Survey results for weighted average benefit lives of each asset category are shown in Figure 9, together with the equivalent estimates from the previous survey. Benefit lives of all asset categories are comfortably greater than one year (the de facto cut-off period for the system of national accounts) and there is broad consistency between estimates from the two surveys for most assets. However, benefit lives for Design and BPI are around one year shorter than the previous survey.
The broad sector split (Figure 10) shows the production sector reporting longer benefit lives for all asset categories apart from Design and (marginally) R&D. One interesting feature is the large difference in reported benefit lives for BPI, which was also a feature of the previous survey. There is no material difference in reported benefit lives between smaller and larger firms.

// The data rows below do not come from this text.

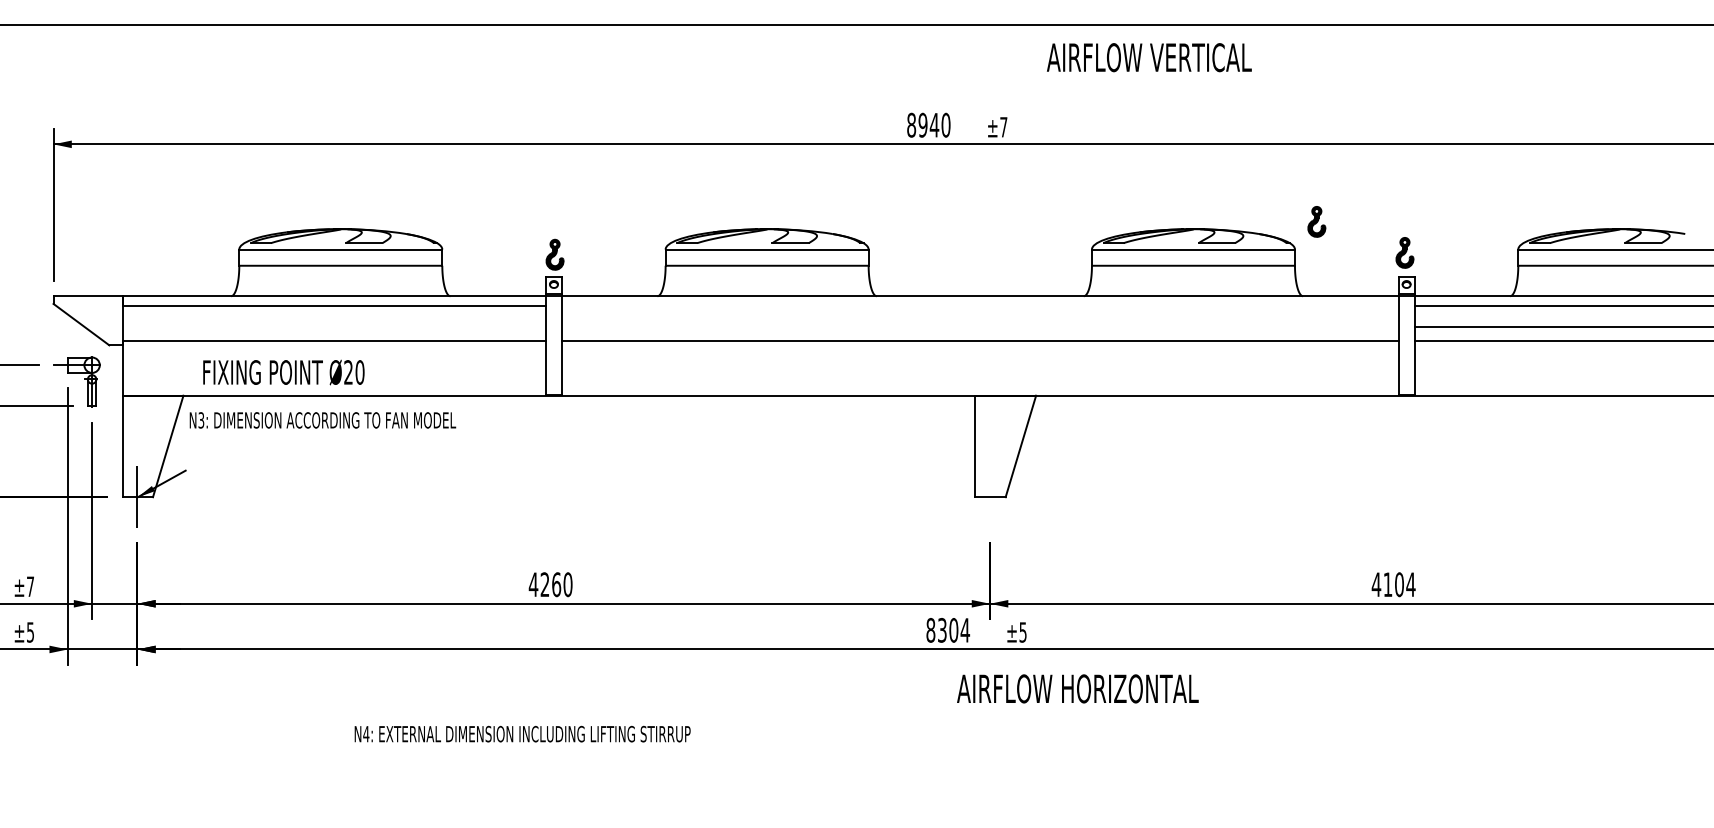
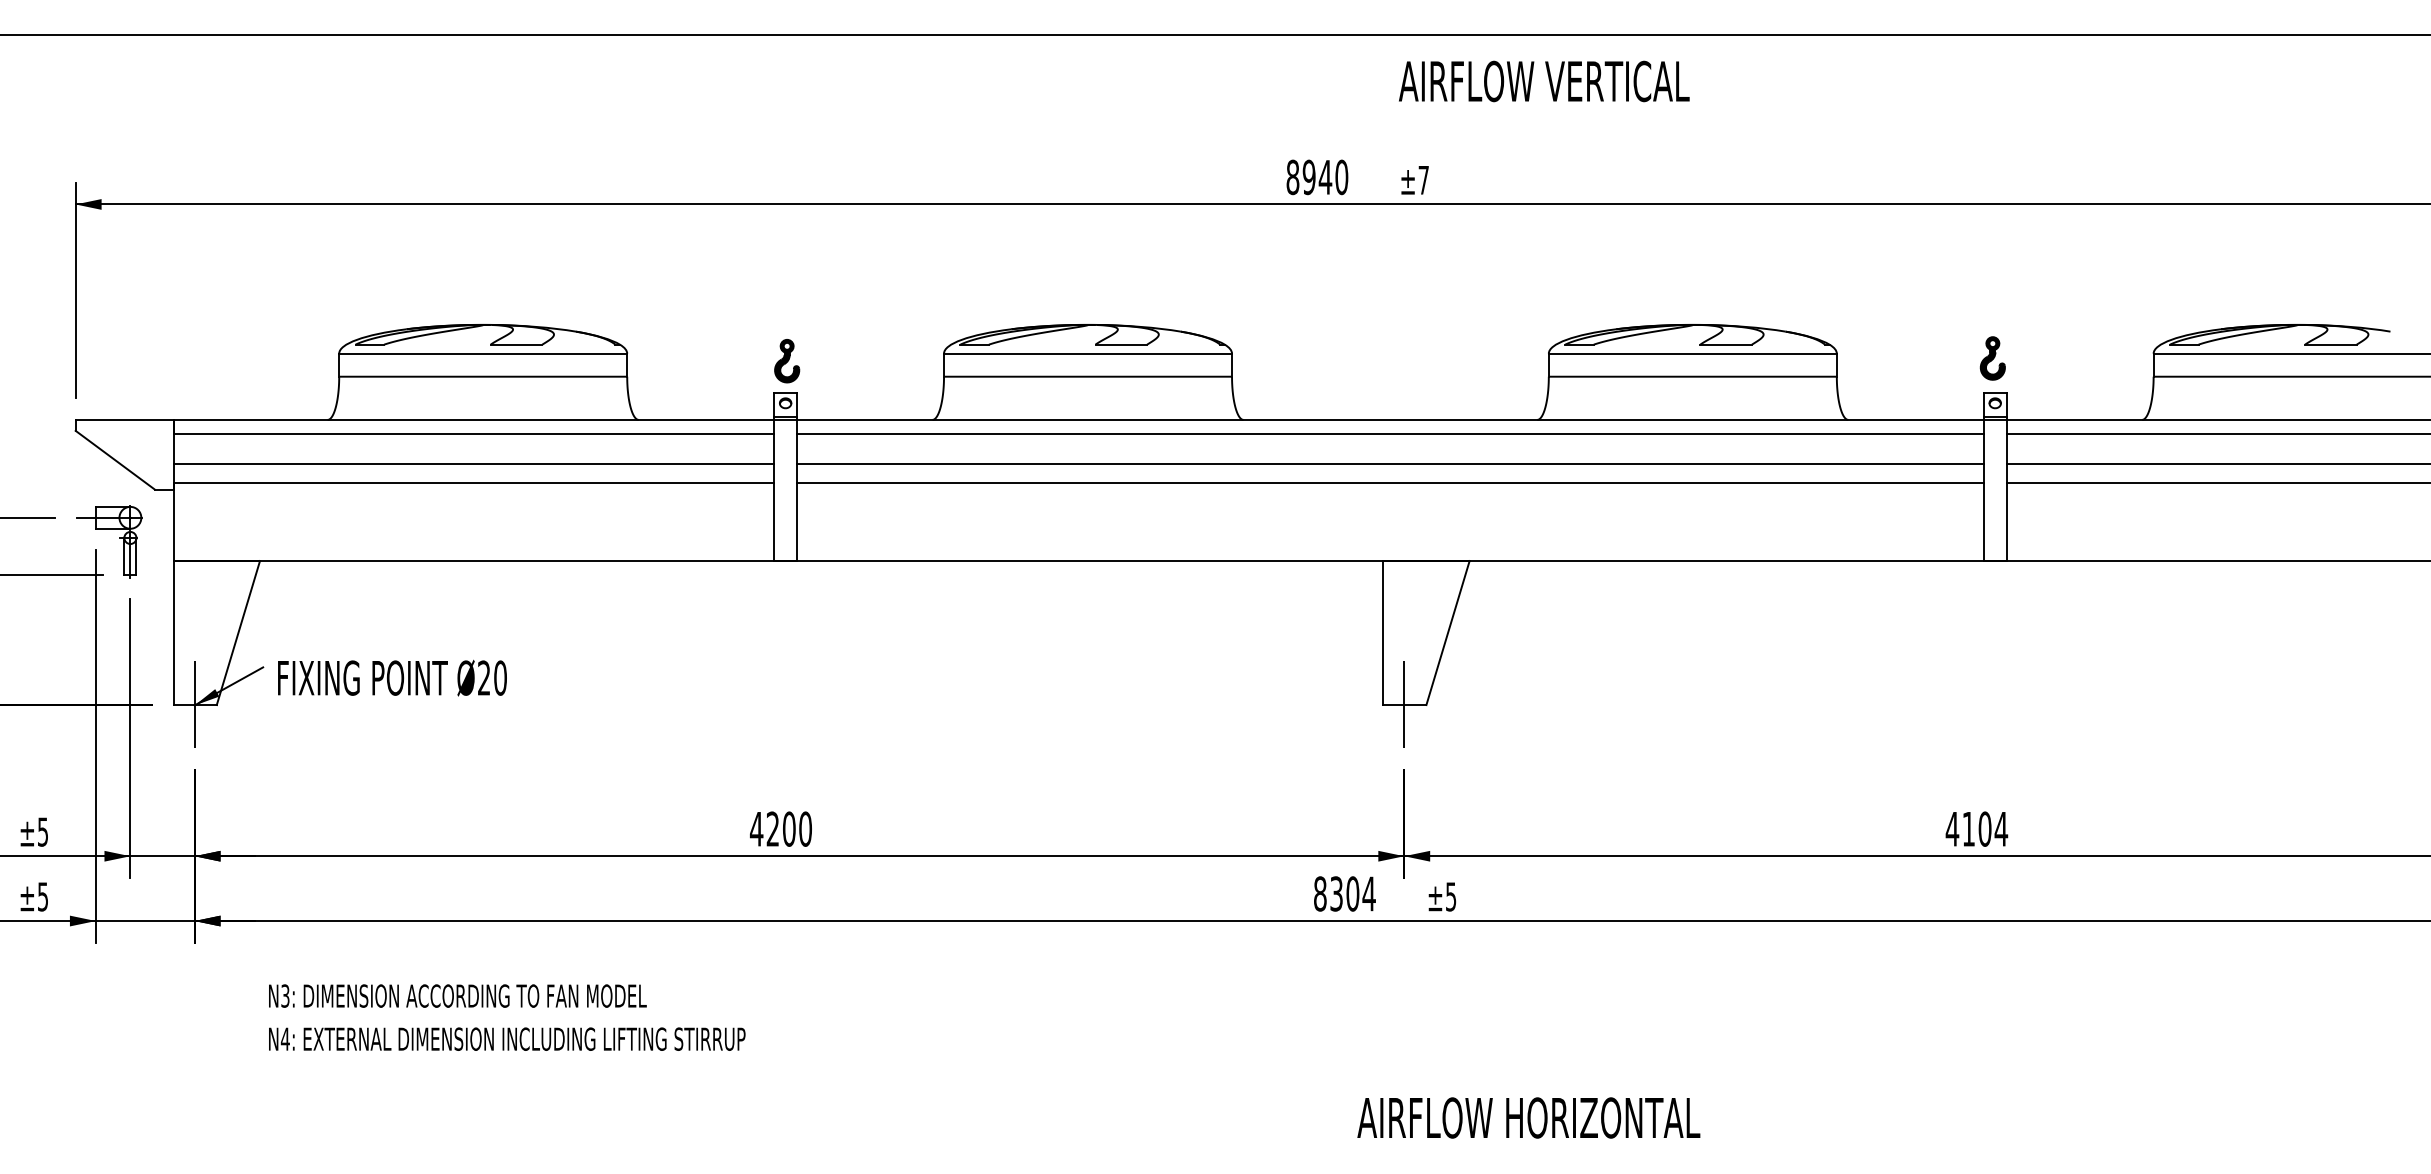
text: (1149, 57) -> (1544, 81), moved
part: (1316, 221) -> (1867, 314), removed
line: (980, 306) -> (1390, 434), added
line: (333, 326) -> (473, 463), added
line: (980, 326) -> (1390, 463), added
text: (283, 372) -> (392, 677), moved
text: (322, 419) -> (457, 995), moved
line: (990, 496) -> (1404, 704), added
text: (556, 584) -> (789, 828), 4260 -> 4200
text: (30, 586) -> (43, 831), ±7 -> ±5
text: (1077, 688) -> (1528, 1117), moved
text: (522, 733) -> (507, 1038), moved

| Years | 95% confidence intervals |
|---|---|
| Training | 2.4 - 3.0 |
| Software | 3.1 - 3.7 |
| Reputation & Branding | 2.1 - 3.1 |
| R&D | 2.4 - 6.0 |
| Design | 2.5 - 3.3 |
| Business Process Improvement | 2.8 - 3.6 |
Confidence intervals around the benefit life estimates are summarised in Table 4. As with the confidence intervals for expenditure, these reflect the number and variability of responses received. This is a factor in the relatively wide interval for R&D, where as we have noted the reported incidence is relatively low.
Awano, G., Franklin, M., Haskel, J. and Kastrinaki, Z. (2010) 'Measuring investment in intangible assets in the UK: results from a new survey', Economic & Labour Market Review, vol 4(7), July.
Corrado, C., Hulten, C. and Sichel, D.(2005) 'Measuring Capital and Technology: An Expanded Framework', in Measuring Capital in the New Economy, edited by Corrado, Carol, Haltiwanger, John and Sichel, Daniel, National Bureau of Economic Research Studies in Income and Wealth, Volume 65, The University of Chicago Press.
Goodridge, P., Haskel, J. and Wallis, G. (2012) 'UK Innovation Index: Productivity and Growth in UK Industries', NESTA Working Paper No. 12/09, July.